GOAL OF THE EXERCISE: Find every line in the material below with the string "CommonError" and state how many there are, with no other text.
● ● ● ●
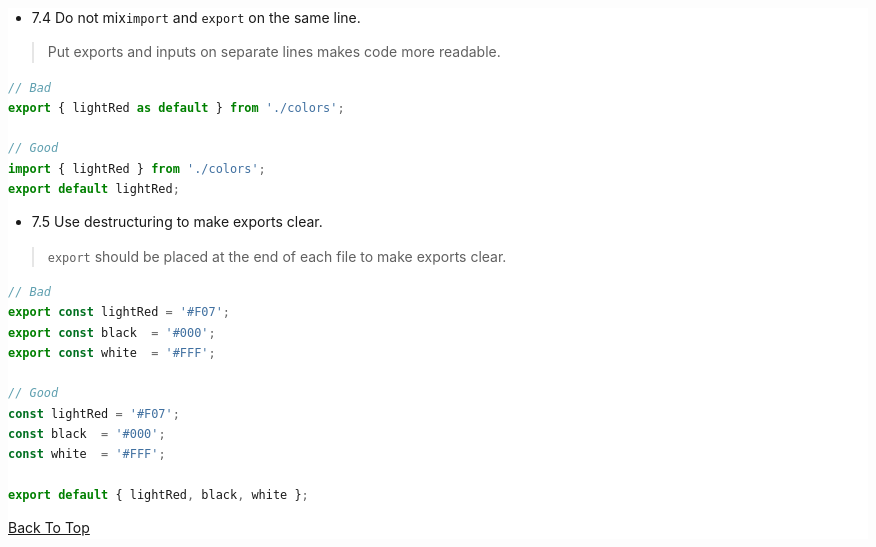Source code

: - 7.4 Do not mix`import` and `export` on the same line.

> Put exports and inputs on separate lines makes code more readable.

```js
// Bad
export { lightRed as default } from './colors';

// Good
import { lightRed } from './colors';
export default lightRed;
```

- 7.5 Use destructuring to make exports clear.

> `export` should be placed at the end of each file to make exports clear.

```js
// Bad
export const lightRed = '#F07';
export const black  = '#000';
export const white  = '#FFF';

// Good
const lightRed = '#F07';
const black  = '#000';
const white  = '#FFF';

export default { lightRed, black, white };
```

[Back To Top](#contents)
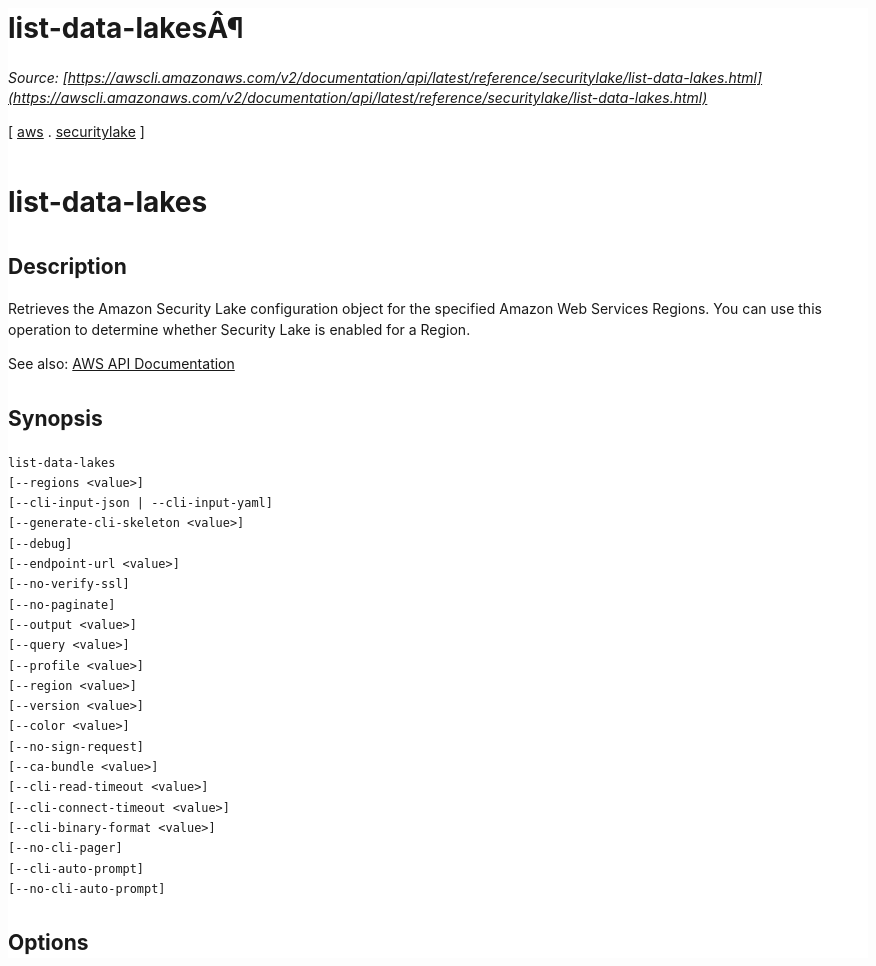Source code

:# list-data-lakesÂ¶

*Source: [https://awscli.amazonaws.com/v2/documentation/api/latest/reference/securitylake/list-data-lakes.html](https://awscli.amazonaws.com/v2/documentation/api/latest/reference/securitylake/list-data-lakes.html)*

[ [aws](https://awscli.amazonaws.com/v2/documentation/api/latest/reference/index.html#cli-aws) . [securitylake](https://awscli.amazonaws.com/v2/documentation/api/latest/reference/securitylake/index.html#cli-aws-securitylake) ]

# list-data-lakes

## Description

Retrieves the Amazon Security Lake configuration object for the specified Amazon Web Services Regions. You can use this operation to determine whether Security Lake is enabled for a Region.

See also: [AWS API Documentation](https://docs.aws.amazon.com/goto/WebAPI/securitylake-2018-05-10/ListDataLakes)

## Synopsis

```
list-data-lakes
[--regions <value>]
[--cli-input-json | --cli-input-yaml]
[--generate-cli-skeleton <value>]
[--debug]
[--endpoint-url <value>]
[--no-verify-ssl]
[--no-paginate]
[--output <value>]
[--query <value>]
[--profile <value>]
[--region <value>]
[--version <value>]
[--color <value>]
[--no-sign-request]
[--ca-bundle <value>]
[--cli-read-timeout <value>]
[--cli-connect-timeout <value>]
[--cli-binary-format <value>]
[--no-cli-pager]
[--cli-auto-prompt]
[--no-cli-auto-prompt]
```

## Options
● ● ● ●
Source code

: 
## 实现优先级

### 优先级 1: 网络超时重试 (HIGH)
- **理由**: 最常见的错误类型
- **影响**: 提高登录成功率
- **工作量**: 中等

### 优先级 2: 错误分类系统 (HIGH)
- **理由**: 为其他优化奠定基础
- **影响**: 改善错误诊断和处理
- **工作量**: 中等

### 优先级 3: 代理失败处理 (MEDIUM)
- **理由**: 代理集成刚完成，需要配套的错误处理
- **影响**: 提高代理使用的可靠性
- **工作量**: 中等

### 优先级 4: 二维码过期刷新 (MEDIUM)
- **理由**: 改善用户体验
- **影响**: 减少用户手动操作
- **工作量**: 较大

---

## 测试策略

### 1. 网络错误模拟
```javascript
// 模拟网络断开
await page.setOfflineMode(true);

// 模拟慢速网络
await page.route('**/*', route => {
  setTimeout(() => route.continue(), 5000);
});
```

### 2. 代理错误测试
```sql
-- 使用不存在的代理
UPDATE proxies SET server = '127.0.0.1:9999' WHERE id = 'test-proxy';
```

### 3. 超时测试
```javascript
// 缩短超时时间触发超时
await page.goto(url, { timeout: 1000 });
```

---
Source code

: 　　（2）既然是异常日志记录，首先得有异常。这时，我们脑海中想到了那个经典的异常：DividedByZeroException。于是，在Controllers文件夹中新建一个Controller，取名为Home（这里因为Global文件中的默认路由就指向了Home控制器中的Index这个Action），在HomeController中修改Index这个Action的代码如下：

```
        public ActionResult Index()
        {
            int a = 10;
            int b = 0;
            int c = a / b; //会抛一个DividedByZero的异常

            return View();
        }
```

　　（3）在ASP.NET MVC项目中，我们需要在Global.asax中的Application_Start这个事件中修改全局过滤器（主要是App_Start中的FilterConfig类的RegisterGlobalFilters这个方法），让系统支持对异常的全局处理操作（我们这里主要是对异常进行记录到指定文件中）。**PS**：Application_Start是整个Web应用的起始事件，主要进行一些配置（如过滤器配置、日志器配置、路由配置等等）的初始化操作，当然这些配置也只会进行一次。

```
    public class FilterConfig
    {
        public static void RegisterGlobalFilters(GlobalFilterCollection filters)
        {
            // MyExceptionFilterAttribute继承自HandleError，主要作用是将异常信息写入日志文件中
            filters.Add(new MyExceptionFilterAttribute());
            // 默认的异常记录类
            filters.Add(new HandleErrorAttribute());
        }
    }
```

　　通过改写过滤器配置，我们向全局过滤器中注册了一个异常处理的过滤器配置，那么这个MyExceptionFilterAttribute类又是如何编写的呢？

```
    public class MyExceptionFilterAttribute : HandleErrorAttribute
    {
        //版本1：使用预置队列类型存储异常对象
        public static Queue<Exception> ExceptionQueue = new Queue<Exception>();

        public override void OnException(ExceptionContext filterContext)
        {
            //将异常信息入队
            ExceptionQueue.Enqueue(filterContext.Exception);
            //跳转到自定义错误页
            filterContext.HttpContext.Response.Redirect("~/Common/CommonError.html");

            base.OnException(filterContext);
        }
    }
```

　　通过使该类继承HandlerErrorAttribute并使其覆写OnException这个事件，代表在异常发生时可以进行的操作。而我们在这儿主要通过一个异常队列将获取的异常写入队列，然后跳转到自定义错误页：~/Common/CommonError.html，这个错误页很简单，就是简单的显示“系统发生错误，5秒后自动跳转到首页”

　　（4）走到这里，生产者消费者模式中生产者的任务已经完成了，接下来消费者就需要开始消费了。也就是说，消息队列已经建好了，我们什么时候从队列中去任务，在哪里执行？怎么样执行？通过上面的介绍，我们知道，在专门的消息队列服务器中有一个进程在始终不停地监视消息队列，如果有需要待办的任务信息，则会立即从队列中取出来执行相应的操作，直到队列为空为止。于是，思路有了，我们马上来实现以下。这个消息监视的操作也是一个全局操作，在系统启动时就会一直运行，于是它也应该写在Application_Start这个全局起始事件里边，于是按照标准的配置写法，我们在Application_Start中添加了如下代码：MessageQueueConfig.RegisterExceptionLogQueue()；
● ● ● ●
EXERCISE OUTPUT: 2